"Do you feel easier, dear?" asked Eugénie, gently bending over the bed.
"Yes," replied Kitty in a slow, tired voice. "Better now; it will soon be over. You--you will look after my child?"
"I promise you, I will," said Eugénie fervently. "Would you like to see a minister?"
Kitty smiled with a touch of her old cynicism, and then her eyes filled with tears.
"A minister, yes," she said in a faltering voice. "God help me! and I was a minister's daughter. Look at me now, fallen and degraded, dying, with my life before me, and glad--yes, glad to die."
In obedience to a sign from Eugénie, Keith had slipped out of the room in order to bring the clergyman, and Kitty lay quiet, with the clear light of the evening shining on her pale face.

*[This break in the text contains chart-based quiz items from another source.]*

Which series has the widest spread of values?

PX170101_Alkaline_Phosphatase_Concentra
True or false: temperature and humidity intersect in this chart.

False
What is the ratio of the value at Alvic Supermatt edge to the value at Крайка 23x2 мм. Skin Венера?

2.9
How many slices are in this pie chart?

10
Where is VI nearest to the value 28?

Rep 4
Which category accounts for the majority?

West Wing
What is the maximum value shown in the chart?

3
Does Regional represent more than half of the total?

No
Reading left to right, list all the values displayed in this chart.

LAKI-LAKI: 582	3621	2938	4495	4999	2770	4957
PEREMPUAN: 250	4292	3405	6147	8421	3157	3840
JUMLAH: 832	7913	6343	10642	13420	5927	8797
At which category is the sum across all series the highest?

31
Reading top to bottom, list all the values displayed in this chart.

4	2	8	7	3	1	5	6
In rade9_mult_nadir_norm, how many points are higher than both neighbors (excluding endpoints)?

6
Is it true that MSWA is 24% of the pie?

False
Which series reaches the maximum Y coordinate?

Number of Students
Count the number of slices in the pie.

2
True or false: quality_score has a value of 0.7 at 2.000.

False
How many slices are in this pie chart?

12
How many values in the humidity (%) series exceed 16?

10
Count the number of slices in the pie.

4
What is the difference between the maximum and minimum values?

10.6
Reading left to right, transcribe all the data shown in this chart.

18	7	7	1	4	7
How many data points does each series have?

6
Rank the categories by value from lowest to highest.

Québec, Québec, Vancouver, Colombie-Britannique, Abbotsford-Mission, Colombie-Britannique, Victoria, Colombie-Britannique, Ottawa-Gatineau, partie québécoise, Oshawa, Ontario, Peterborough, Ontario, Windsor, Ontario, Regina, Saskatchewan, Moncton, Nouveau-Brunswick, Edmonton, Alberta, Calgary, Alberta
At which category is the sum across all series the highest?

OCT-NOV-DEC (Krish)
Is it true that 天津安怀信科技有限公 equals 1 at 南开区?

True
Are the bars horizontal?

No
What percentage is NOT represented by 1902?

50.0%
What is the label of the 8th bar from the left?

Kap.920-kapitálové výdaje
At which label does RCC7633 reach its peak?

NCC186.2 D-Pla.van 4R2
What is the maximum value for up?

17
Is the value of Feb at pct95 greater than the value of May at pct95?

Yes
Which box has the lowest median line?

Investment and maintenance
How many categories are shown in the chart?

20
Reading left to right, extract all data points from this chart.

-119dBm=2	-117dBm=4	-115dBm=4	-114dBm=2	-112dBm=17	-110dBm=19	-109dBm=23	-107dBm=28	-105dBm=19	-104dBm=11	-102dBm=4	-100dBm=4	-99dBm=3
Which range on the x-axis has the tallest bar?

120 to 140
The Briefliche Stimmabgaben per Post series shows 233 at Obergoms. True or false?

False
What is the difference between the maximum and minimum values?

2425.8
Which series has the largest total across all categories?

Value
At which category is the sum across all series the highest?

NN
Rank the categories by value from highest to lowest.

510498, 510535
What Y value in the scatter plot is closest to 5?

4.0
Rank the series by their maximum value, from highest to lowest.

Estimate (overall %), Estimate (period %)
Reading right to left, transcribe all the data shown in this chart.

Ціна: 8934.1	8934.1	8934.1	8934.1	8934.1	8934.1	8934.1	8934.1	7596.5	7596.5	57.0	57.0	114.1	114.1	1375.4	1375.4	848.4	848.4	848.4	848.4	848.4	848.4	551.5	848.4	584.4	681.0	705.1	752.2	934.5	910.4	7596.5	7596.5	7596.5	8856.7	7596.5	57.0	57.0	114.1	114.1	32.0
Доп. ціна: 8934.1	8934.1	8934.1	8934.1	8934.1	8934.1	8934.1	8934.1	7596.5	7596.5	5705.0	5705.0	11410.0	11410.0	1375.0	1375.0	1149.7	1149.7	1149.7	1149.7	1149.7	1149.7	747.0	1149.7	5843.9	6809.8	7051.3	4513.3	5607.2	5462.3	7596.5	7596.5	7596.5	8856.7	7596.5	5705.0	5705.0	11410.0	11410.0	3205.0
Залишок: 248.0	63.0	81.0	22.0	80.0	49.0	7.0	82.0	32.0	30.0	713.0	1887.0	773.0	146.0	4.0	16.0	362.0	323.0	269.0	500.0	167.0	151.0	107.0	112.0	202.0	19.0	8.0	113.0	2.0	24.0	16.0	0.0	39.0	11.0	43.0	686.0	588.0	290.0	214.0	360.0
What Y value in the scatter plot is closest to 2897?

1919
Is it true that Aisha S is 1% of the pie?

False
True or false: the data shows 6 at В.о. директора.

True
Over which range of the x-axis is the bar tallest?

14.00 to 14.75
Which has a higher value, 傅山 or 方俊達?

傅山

"Give me my child," she said at length, and then, as she took Meg to her breast and kissed her, she wept bitterly.
"God bless you, my darling," she sobbed; "think of me with pity. Eugénie, never--never let her know what I was. Let her believe me to have been a good woman. If I have sinned, see how I was tempted--see how I have suffered--let my child think her mother was a good woman."
Eugénie, crying bitterly, promised this, and then tried to take Meg away.
"Mumsey," said Meg, clinging to her mother, "why do you cry? Where are you going?"